Kebijakan kontroversial
pertama itu menimbulkan kebijakan kontroversial kedua, yakni Bantuan Langsung
Tunai (BLT) bagi masyarakat miskin. Kebanyakan BLT tidak sampai ke tangan yang
berhak, dan pembagiannya menimbulkan berbagai masalah sosial.
Kebijakan
yang ditempuh untuk meningkatkan pendapatan perkapita adalah mengandalkan
pembangunan infrastruktur massal untuk mendorong pertumbuhan ekonomi serta
mengundang investor asing dengan janji memperbaiki iklim investasi. Salah
satunya adalah diadakannya Indonesian Infrastructure Summit pada bulan November
2006 lalu, yang mempertemukan para investor dengan kepala-kepala daerah.
Menurut Keynes,
investasi merupakan faktor utama untuk menentukan kesempatan kerja. Mungkin ini
mendasari kebijakan pemerintah yang selalu ditujukan untuk memberi kemudahan
bagi investor, terutama investor asing, yang salah satunya adalah revisi
undang-undang ketenagakerjaan. Jika semakin banyak investasi asing di
Indonesia, diharapkan jumlah kesempatan kerja juga akan bertambah. Belum
lagi angka PHK masal yang akan terjadi seiring hengkangnya perusahaan besar di Indonesia seperti Ford,
Panasonic, Toshiba sampai Harley Davidson dan dunia perbankan.
Krisis
Ekonomi masa pemerintahan Joko Widodo
Demonstrasi dan protes meruak ke
arah Jokowi, sebagian besar pendemo malah mendesaknya pulang ke Solo
karena gagal dan memalukan warga Solo. Indonesia dibayangi krisis ekonomi
warisan era SBY ,dan suasananya mirip menjelang krisis moneter 1997,
utang swasta saat ini kebanyakan berjangka pendek dan tanpa lindung-nilai.
Banyak pula dari utang tersebut dipakai membiayai proyek jangka panjang. Para
oligarki kelilingi Jokowi.
Sampai menjelang krisis moneter
1997, kinerja lembaga-lembaga keuangan Indonesia sangat kinclong. Asetnya
melejit sangat cepat, demikian pula keuntungannya. Para konglomerat pemilik
bank pun tampak sangat percaya diri dalam melakukan ekspansi bisnis di segala
sektor.
Ketika itu Indonesia seolah tinggal
selangkah menjadi negara makmur. Tapi semua itu mulai berantakan pada Agustus
1997, ketika rupiah mulai terjun bebas terhadap dollar AS. Kredit macet dan
harga-harga barang langsung melambung. Rakyat pun mengamuk.
Demikian hebatnya amuk rakyat
ketika itu, tentara yang biasanya sangat ampuh menghadapi kerusuhan tak
berdaya. Akhirnya, ketika kobaran api dan kematian makin merebak di berbagai
kota, Soeharto menyatakan mundur sebagai Presiden RI pada 21 Mei 1998.

....................

_Tugas Dikerjakan_. Menurut dokumen sumber, mengapa tentara tidak berdaya menghadapi kerusuhan menjelang mundurnya Soeharto? Jawablah dalam satu sampai tiga kalimat. Catatan yang disertakan di halaman ini berasal dari sumber yang berbeda.

_Data Tersedia_.
....................

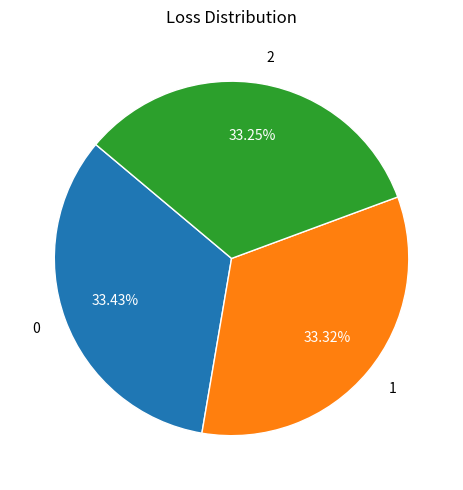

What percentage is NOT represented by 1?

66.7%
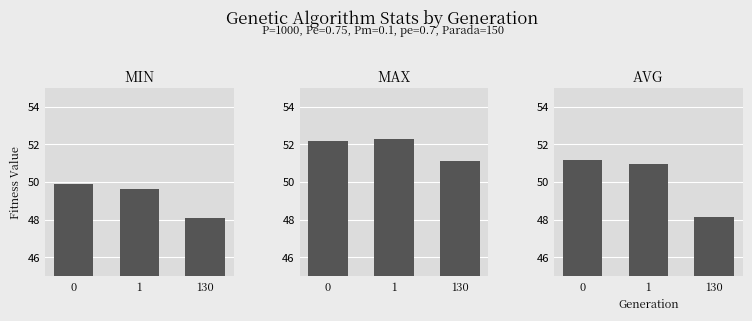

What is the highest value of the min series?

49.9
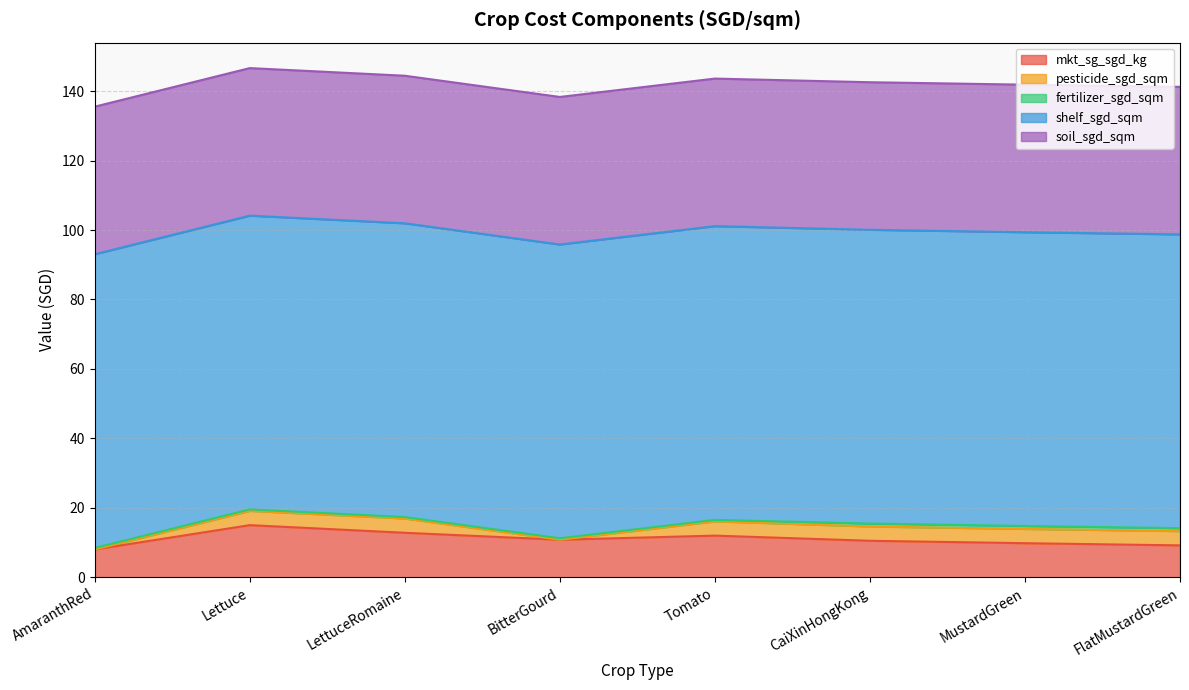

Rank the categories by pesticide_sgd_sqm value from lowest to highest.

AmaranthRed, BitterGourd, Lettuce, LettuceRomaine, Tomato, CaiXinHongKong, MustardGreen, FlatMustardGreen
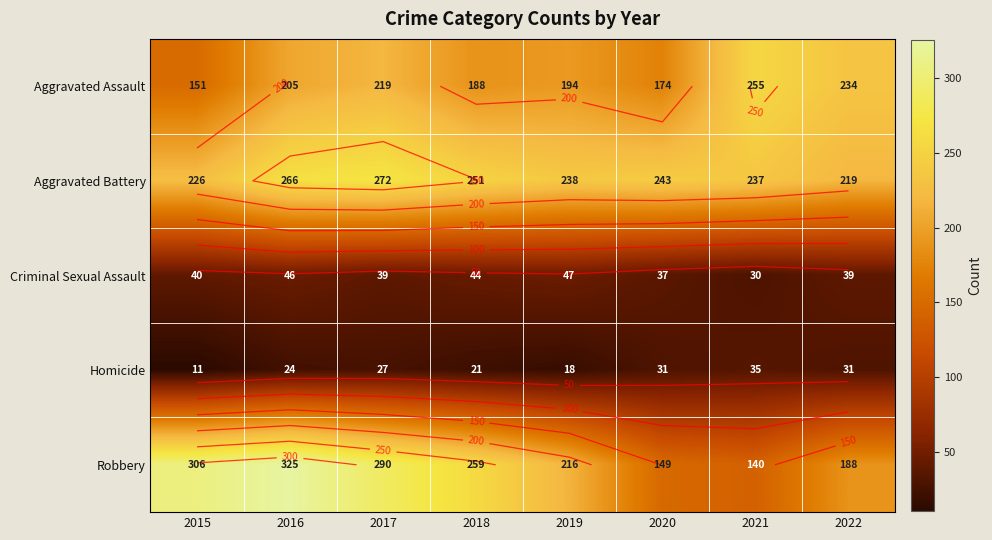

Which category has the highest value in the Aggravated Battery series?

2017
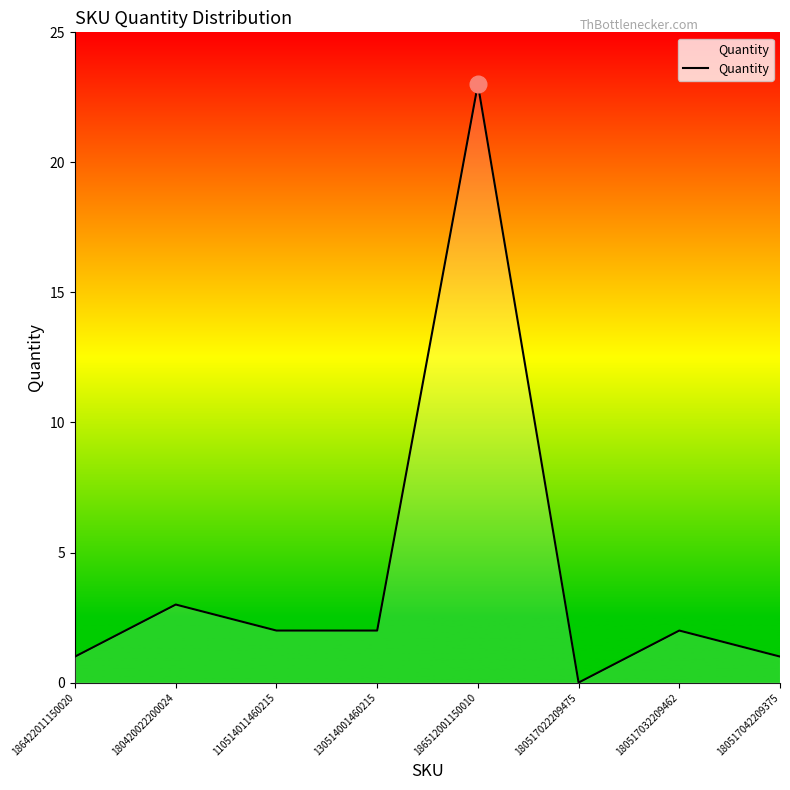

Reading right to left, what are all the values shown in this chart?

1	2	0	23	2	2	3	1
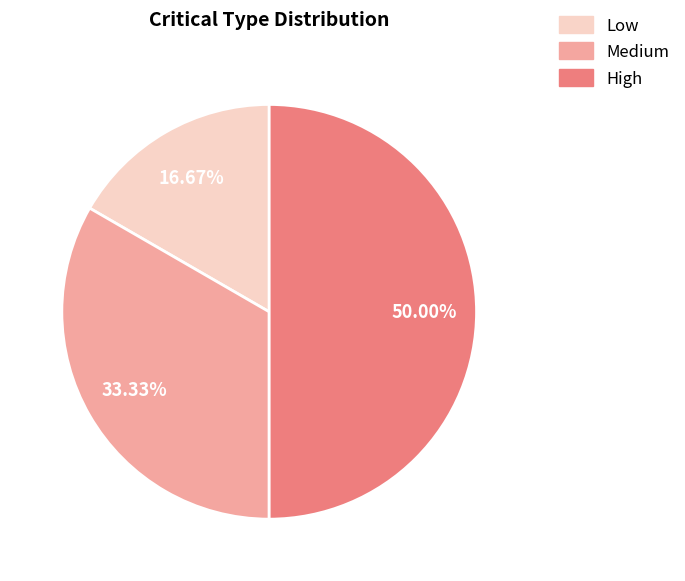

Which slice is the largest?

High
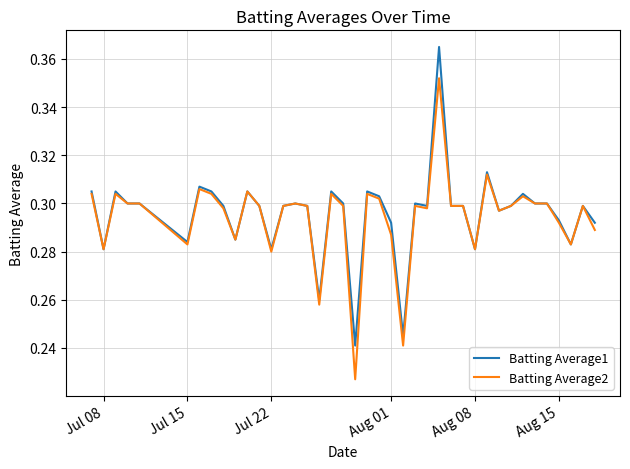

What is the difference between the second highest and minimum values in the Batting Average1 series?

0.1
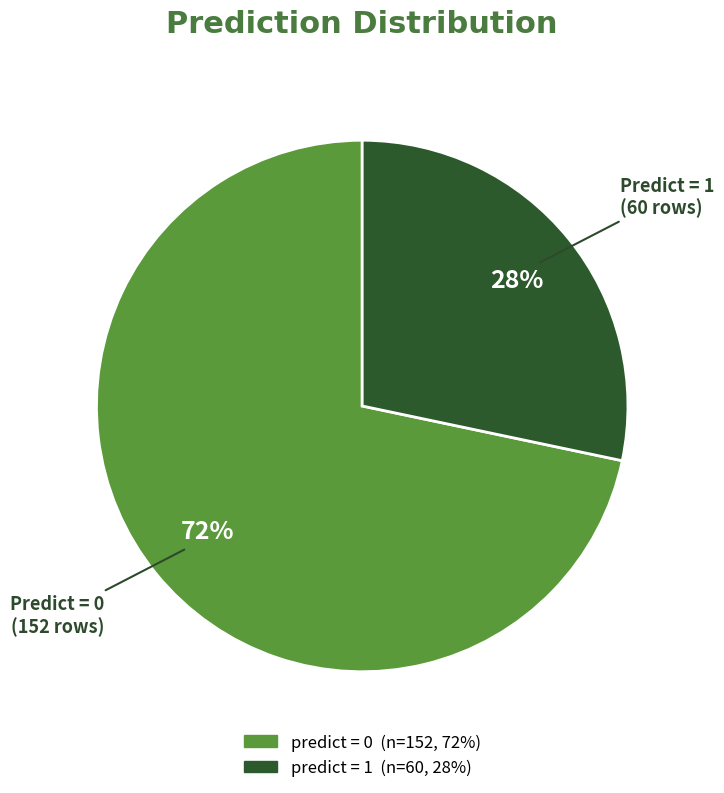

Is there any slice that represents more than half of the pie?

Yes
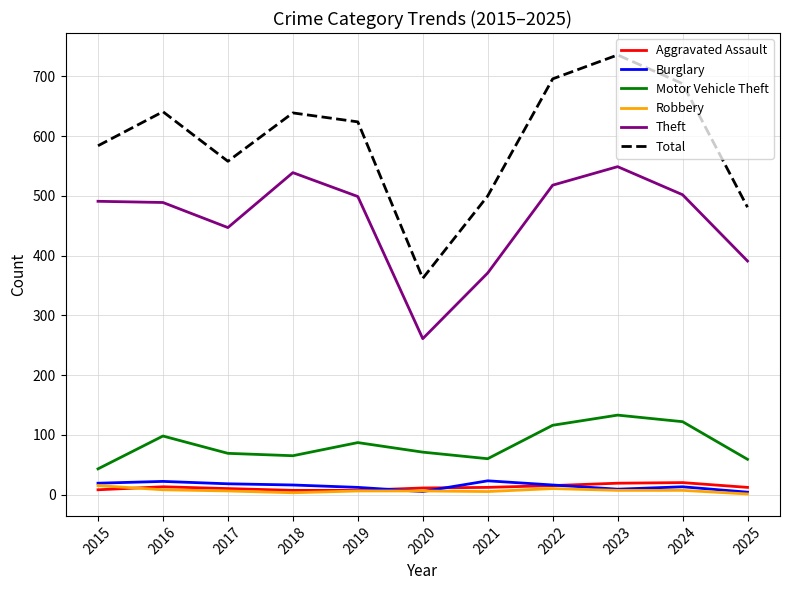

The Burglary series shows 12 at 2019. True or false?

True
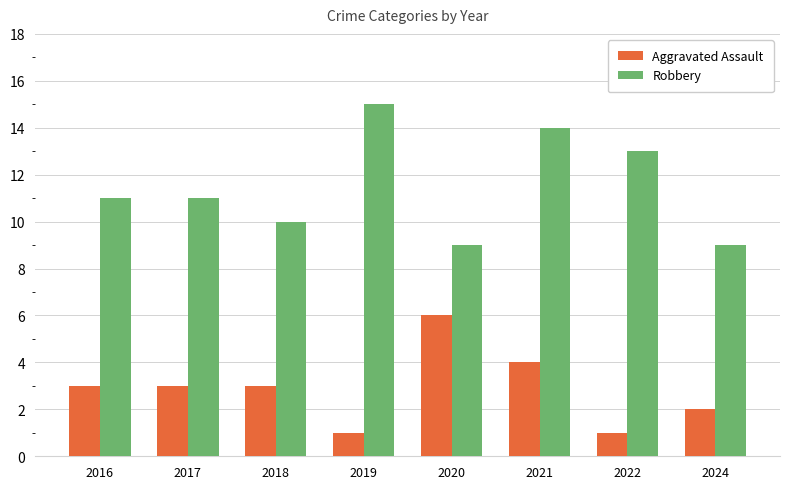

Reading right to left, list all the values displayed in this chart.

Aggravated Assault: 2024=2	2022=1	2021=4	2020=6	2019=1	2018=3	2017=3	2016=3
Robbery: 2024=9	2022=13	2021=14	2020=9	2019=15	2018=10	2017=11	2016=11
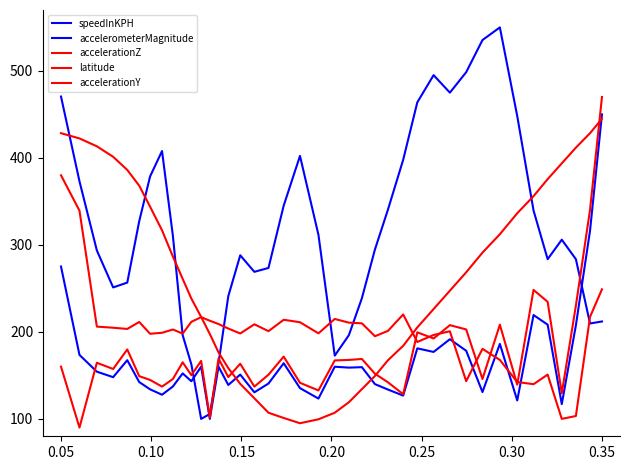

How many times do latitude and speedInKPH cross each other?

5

....................

_Kotak Jawaban_. Tentara yang biasanya sangat ampuh menghadapi kerusuhan tidak berdaya karena amuk rakyat ketika itu begitu hebat.